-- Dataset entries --
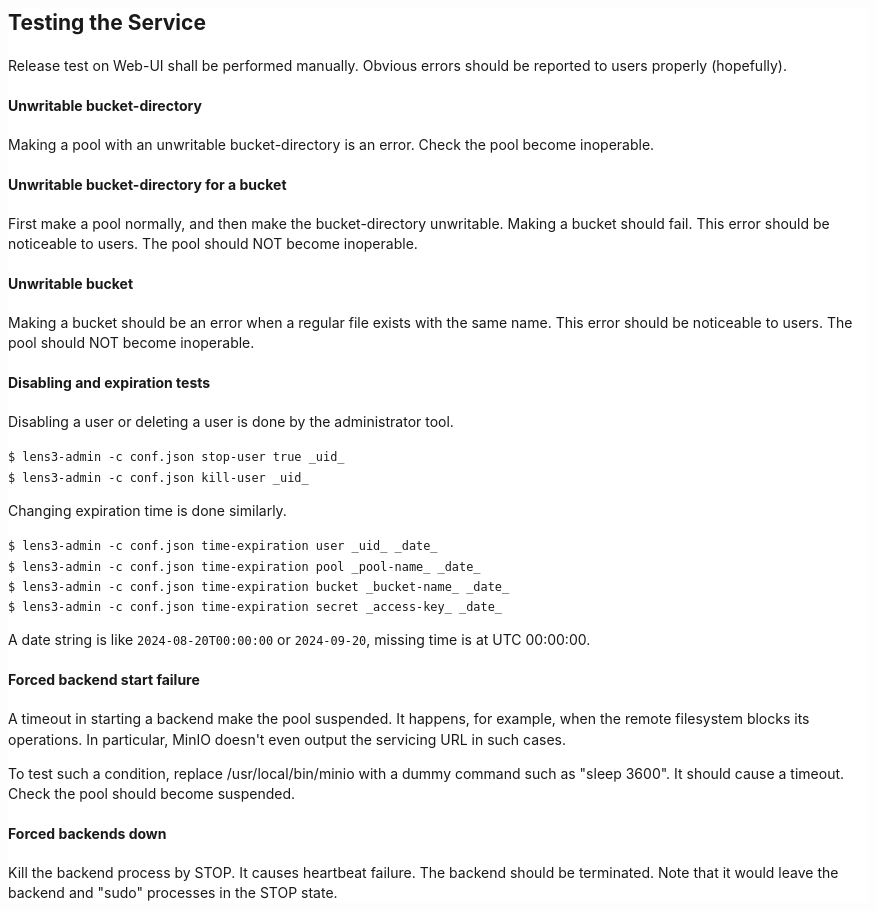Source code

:## Testing the Service

Release test on Web-UI shall be performed manually.  Obvious errors
should be reported to users properly (hopefully).

#### Unwritable bucket-directory

Making a pool with an unwritable bucket-directory is an error.  Check
the pool become inoperable.

#### Unwritable bucket-directory for a bucket

First make a pool normally, and then make the bucket-directory
unwritable.  Making a bucket should fail.  This error should be
noticeable to users.  The pool should NOT become inoperable.

#### Unwritable bucket

Making a bucket should be an error when a regular file exists with the
same name.  This error should be noticeable to users.  The pool should
NOT become inoperable.

#### Disabling and expiration tests

Disabling a user or deleting a user is done by the administrator tool.

```
$ lens3-admin -c conf.json stop-user true _uid_
$ lens3-admin -c conf.json kill-user _uid_
```

Changing expiration time is done similarly.

```
$ lens3-admin -c conf.json time-expiration user _uid_ _date_
$ lens3-admin -c conf.json time-expiration pool _pool-name_ _date_
$ lens3-admin -c conf.json time-expiration bucket _bucket-name_ _date_
$ lens3-admin -c conf.json time-expiration secret _access-key_ _date_
```

A date string is like `2024-08-20T00:00:00` or `2024-09-20`, missing
time is at UTC 00:00:00.

#### Forced backend start failure

A timeout in starting a backend make the pool suspended.  It happens,
for example, when the remote filesystem blocks its operations.  In
particular, MinIO doesn't even output the servicing URL in such cases.

To test such a condition, replace /usr/local/bin/minio with a dummy
command such as "sleep 3600".  It should cause a timeout.  Check the
pool should become suspended.

#### Forced backends down

Kill the backend process by STOP.  It causes heartbeat failure.  The
backend should be terminated.  Note that it would leave the backend
and "sudo" processes in the STOP state.

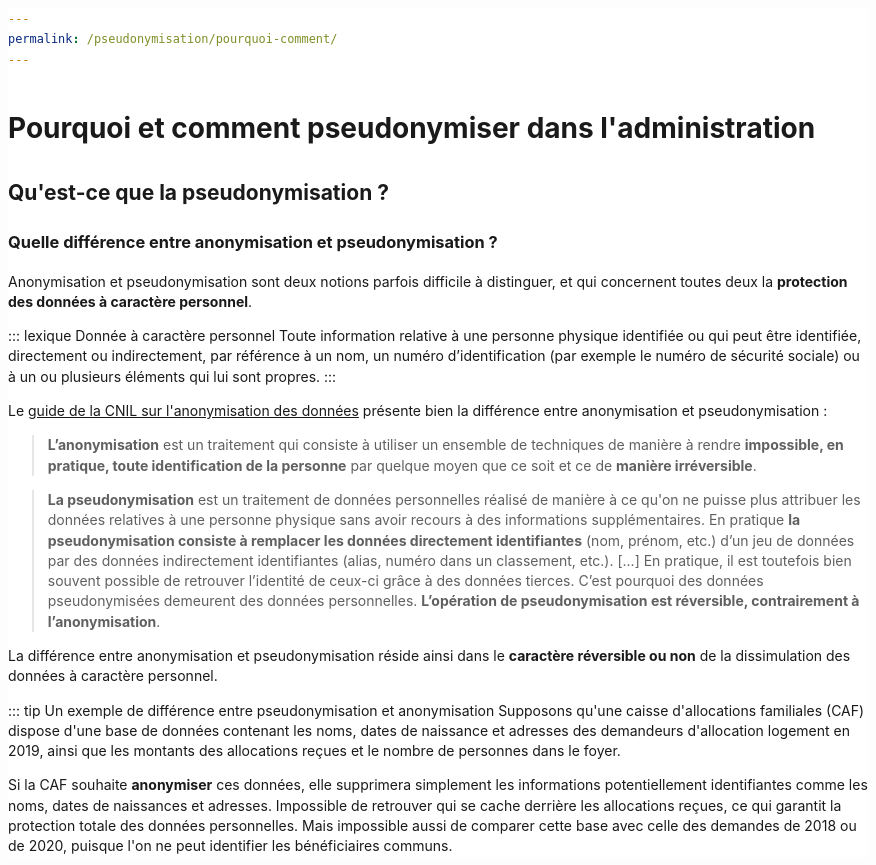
 ```yaml
---
permalink: /pseudonymisation/pourquoi-comment/
---
```


# Pourquoi et comment pseudonymiser dans l'administration

## Qu'est-ce que la pseudonymisation ?

### Quelle différence entre anonymisation et pseudonymisation ?

Anonymisation et pseudonymisation sont deux notions parfois difficile à distinguer, et qui concernent toutes deux la **protection des données à caractère personnel**.

::: lexique Donnée à caractère personnel
Toute information relative à une personne physique identifiée ou qui peut être identifiée, directement ou indirectement, par référence à un nom, un numéro d’identification (par exemple le numéro de sécurité sociale) ou à un ou plusieurs éléments qui lui sont propres.
:::

Le [guide de la CNIL sur l'anonymisation des données](https://www.cnil.fr/fr/lanonymisation-des-donnees-un-traitement-cle-pour-lopen-data) présente bien la différence entre anonymisation et pseudonymisation :

> **L’anonymisation** est un traitement qui consiste à utiliser un ensemble de techniques de manière à rendre **impossible, en pratique, toute identification de la personne** par quelque moyen que ce soit et ce de **manière irréversible**.

> **La pseudonymisation** est un traitement de données personnelles réalisé de manière à ce qu'on ne puisse plus attribuer les données relatives à une personne physique sans avoir recours à des informations supplémentaires. En pratique **la pseudonymisation consiste à remplacer les données directement identifiantes** (nom, prénom, etc.) d’un jeu de données par des données indirectement identifiantes (alias, numéro dans un classement, etc.). [...] En pratique, il est toutefois bien souvent possible de retrouver l’identité de ceux-ci grâce à des données tierces. C’est pourquoi des données pseudonymisées demeurent des données personnelles. **L’opération de pseudonymisation est réversible, contrairement à l’anonymisation**.

La différence entre anonymisation et pseudonymisation réside ainsi dans le **caractère réversible ou non** de la dissimulation des données à caractère personnel.

::: tip Un exemple de différence entre pseudonymisation et anonymisation
Supposons qu'une caisse d'allocations familiales (CAF) dispose d'une base de données contenant les noms, dates de naissance et adresses des demandeurs d'allocation logement en 2019, ainsi que les montants des allocations reçues et le nombre de personnes dans le foyer.

Si la CAF souhaite **anonymiser** ces données, elle supprimera simplement les informations potentiellement identifiantes comme les noms, dates de naissances et adresses. Impossible de retrouver qui se cache derrière les allocations reçues, ce qui garantit la protection totale des données personnelles. Mais impossible aussi de comparer cette base avec celle des demandes de 2018 ou de 2020, puisque l'on ne peut identifier les bénéficiaires communs.
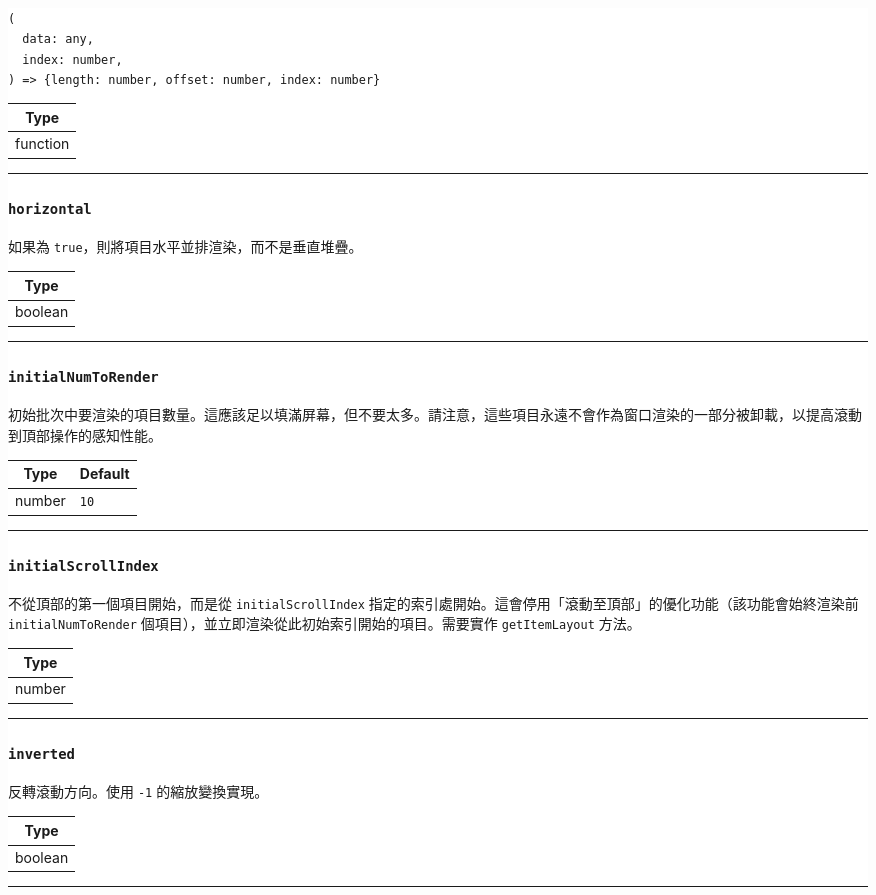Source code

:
 ```tsx
(
  data: any,
  index: number,
) => {length: number, offset: number, index: number}
```

| Type     |
| -------- |
| function |

---

### `horizontal`

如果為 `true`，則將項目水平並排渲染，而不是垂直堆疊。

| Type    |
| ------- |
| boolean |

---

### `initialNumToRender`

初始批次中要渲染的項目數量。這應該足以填滿屏幕，但不要太多。請注意，這些項目永遠不會作為窗口渲染的一部分被卸載，以提高滾動到頂部操作的感知性能。

| Type   | Default |
| ------ | ------- |
| number | `10`    |

---

### `initialScrollIndex`

不從頂部的第一個項目開始，而是從 `initialScrollIndex` 指定的索引處開始。這會停用「滾動至頂部」的優化功能（該功能會始終渲染前 `initialNumToRender` 個項目），並立即渲染從此初始索引開始的項目。需要實作 `getItemLayout` 方法。

| Type   |
| ------ |
| number |

---

### `inverted`

反轉滾動方向。使用 `-1` 的縮放變換實現。

| Type    |
| ------- |
| boolean |

---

-- Exercise directions --
For this exercise, gather every line of the data that contains the word "initialNumToRender".

-- Solution for this task --
### `initialNumToRender`
不從頂部的第一個項目開始，而是從 `initialScrollIndex` 指定的索引處開始。這會停用「滾動至頂部」的優化功能（該功能會始終渲染前 `initialNumToRender` 個項目），並立即渲染從此初始索引開始的項目。需要實作 `getItemLayout` 方法。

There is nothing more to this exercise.